[Entries supplied — start]

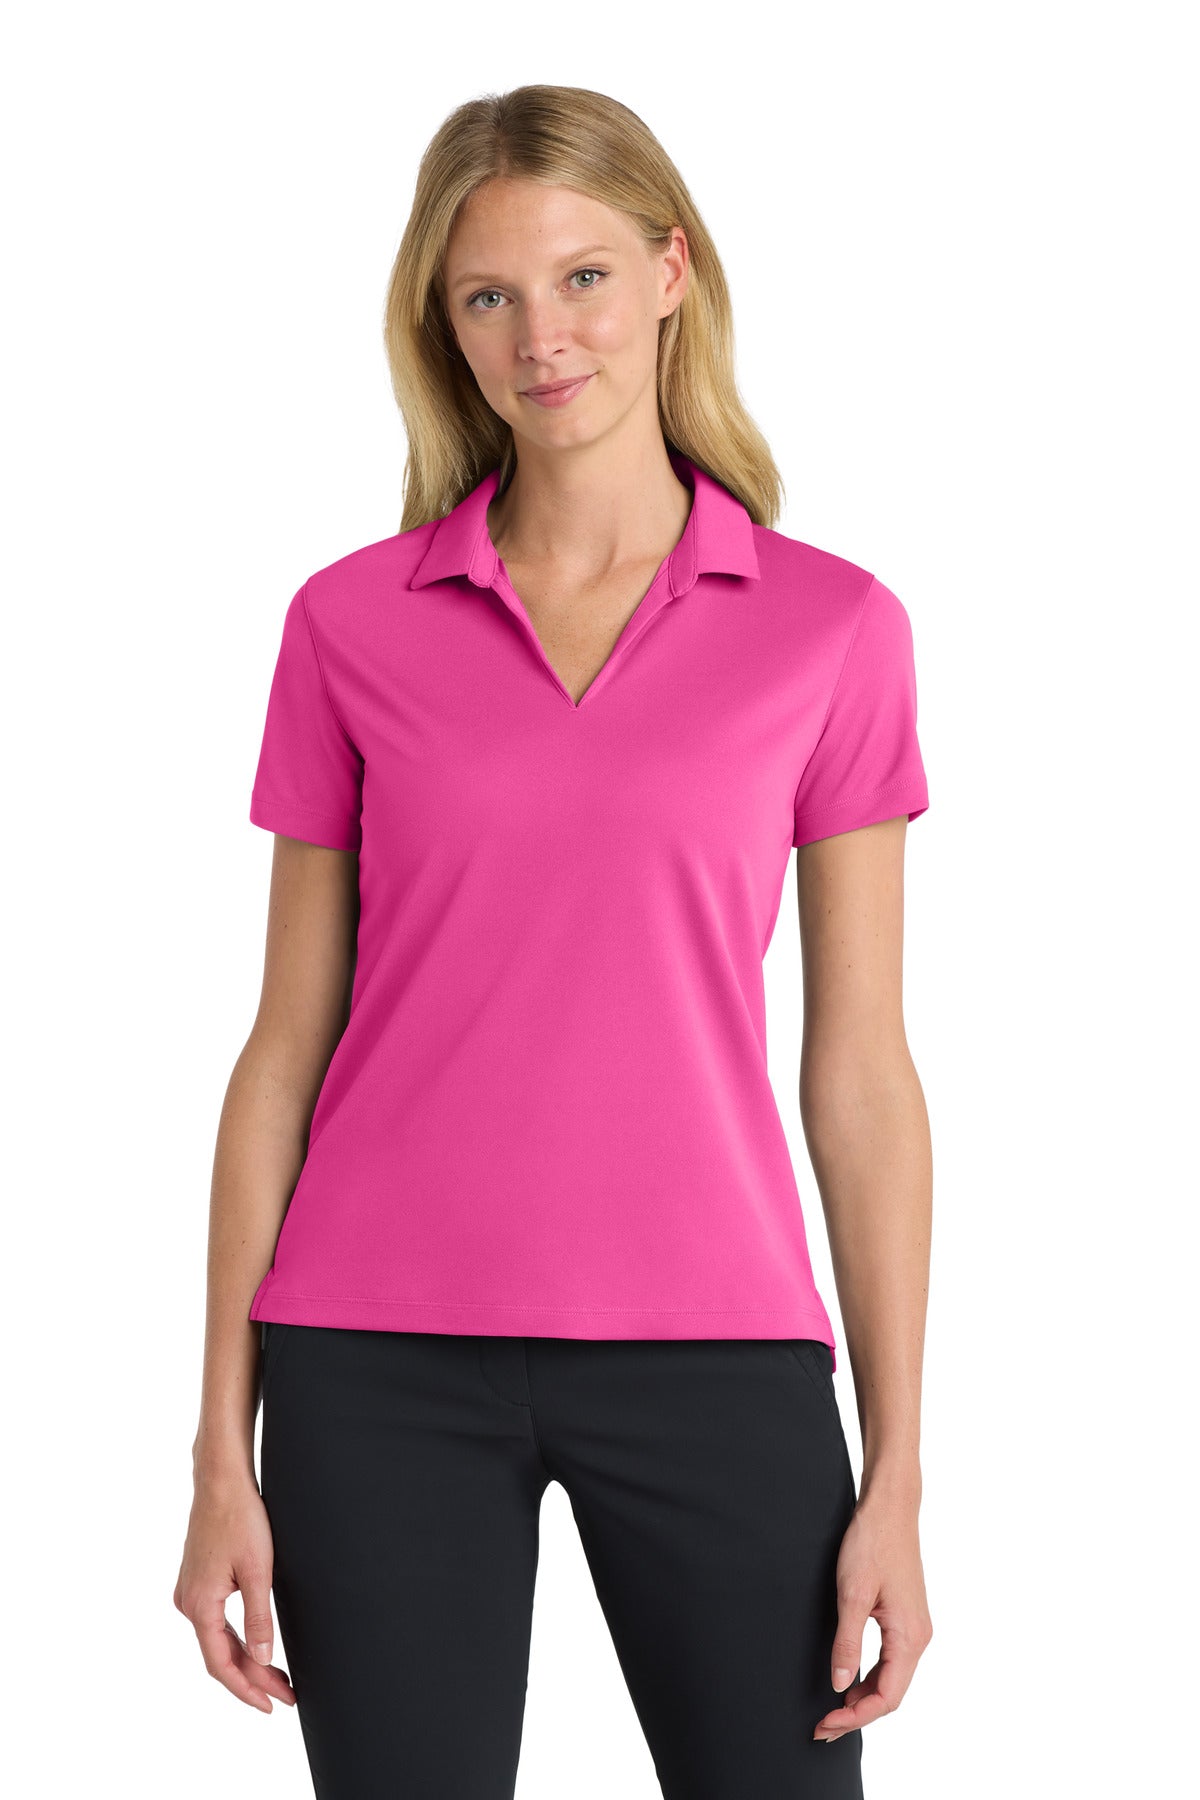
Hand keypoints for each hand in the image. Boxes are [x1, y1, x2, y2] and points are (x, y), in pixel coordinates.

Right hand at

[Entries supplied — finish]
[Entries supplied — start]

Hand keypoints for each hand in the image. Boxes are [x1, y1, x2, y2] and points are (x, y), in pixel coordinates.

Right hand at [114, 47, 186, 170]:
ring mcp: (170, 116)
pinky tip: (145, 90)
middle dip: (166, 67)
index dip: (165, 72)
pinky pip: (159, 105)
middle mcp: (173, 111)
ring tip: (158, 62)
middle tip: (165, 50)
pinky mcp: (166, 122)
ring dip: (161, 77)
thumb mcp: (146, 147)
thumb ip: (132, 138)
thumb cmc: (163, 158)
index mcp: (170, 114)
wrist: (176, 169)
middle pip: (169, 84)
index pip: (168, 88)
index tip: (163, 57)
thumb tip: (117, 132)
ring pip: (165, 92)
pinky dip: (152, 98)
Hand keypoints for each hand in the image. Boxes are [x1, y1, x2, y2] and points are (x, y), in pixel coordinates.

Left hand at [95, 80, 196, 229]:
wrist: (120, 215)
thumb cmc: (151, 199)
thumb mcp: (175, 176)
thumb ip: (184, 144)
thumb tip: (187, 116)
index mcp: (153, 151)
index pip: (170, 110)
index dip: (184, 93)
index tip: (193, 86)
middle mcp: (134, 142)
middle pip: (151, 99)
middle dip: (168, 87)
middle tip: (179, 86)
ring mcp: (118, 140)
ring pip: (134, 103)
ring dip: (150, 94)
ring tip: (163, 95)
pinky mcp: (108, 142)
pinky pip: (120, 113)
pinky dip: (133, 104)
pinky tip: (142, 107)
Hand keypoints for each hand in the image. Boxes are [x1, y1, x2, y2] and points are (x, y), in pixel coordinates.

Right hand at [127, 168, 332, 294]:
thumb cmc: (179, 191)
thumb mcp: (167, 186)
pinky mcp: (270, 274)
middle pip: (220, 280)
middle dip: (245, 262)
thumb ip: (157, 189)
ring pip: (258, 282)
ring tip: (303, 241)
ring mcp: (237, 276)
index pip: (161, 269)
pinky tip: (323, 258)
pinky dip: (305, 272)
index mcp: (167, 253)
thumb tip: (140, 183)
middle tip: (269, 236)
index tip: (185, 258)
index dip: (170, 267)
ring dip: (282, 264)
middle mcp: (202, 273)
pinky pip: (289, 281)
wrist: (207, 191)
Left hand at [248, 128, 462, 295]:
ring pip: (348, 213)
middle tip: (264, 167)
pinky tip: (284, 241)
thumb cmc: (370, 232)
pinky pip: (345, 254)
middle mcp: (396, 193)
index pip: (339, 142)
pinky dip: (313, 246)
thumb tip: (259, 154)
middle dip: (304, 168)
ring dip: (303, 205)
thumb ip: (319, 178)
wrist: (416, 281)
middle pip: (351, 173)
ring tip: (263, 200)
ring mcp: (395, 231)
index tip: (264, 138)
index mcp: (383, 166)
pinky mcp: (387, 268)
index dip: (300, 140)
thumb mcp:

[Entries supplied — finish]
[Entries supplied — start]

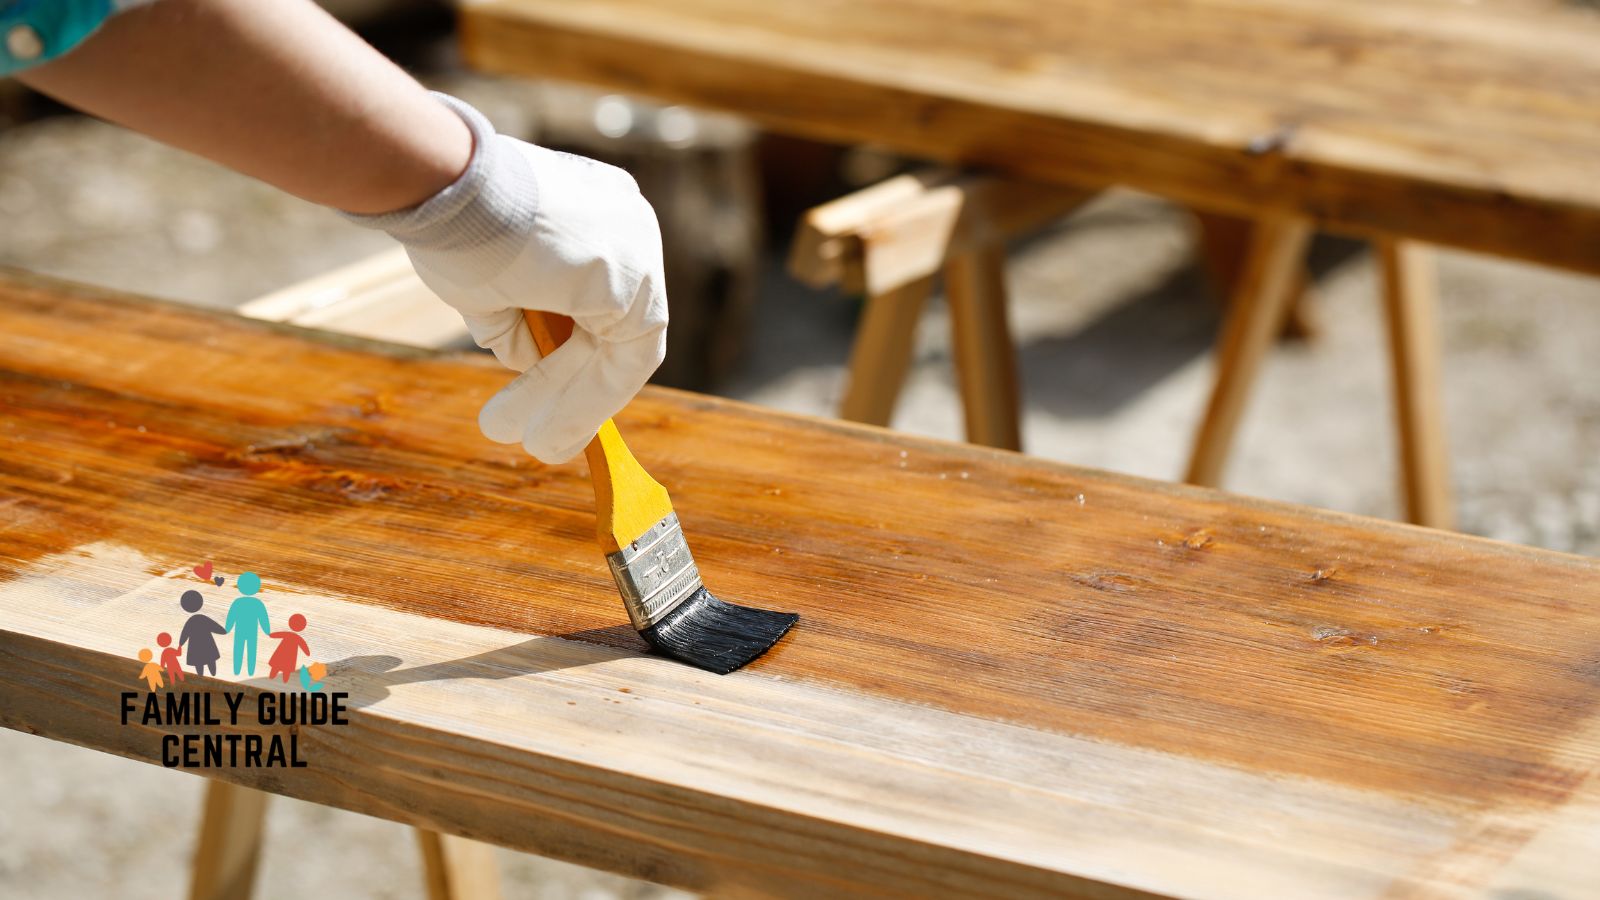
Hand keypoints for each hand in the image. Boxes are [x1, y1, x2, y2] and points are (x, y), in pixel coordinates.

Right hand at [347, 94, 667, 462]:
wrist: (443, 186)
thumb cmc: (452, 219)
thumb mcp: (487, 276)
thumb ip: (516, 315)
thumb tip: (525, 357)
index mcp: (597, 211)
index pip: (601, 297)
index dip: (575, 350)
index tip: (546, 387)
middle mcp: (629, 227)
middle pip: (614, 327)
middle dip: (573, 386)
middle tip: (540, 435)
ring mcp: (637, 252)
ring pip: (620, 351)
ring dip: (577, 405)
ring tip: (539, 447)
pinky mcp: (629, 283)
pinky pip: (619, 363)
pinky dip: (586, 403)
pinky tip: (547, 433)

[Entries supplied — finish]

- **Task to carry out**:
For the material above, reproduce exactly the lines from the line with "index dip: (165, 72)" to the line with "middle dip: (245, 262)", inclusive, and exclude all others.

- **Task result**:
index dip: (165, 72)
pinky pip: (159, 105)
middle mcp: (173, 111)
ring tip: (158, 62)
middle tip: (165, 50)
pinky mcp: (166, 122)
ring dip: (161, 77)
thumb mcp: (146, 147)
thumb ip: (132, 138)
thumb cmc: (163, 158)
index mcp: (170, 114)
wrist: (176, 169)
middle pip: (169, 84)
index pip: (168, 88)
index tip: (163, 57)
thumb tip: (117, 132)
ring pip: (165, 92)
pinky dip: (152, 98)
Hand keypoints for each hand in the image. Boxes are [x1, y1, x2, y2] and points are (x, y), in pixel coordinates.

Left hand at [95, 80, 196, 229]:
wrist: (120, 215)
thumb cmc: (151, 199)
thumb mcp: (175, 176)
thumb ip: (184, 144)
thumb tip: (187, 116)
index mcp: (153, 151)
index pip: (170, 110)
index dip: (184, 93)
index tip: (193, 86)
middle mcp: (134, 142)
middle pip: (151, 99)
middle dip: (168, 87)
middle tip: (179, 86)
ring mcp: (118, 140)
ring pip: (134, 103)
ring dip: (150, 94)
ring tip: (163, 95)
pinky mcp: (108, 142)
pinky pip: (120, 113)
pinky dip: (133, 104)
pinky tip: (142, 107)
Hand keypoints for each hand in the image. Boxes are [x1, y1, x2, y2] and points are (x, y), in pixel coordinates.

Right hand at [127, 168, 332, 294]:
thumb cmc: (179, 191)
thumb mcp: (167, 186)
pinky mcp: (270, 274)
middle pip: (220, 280)
middle dip: (245, 262)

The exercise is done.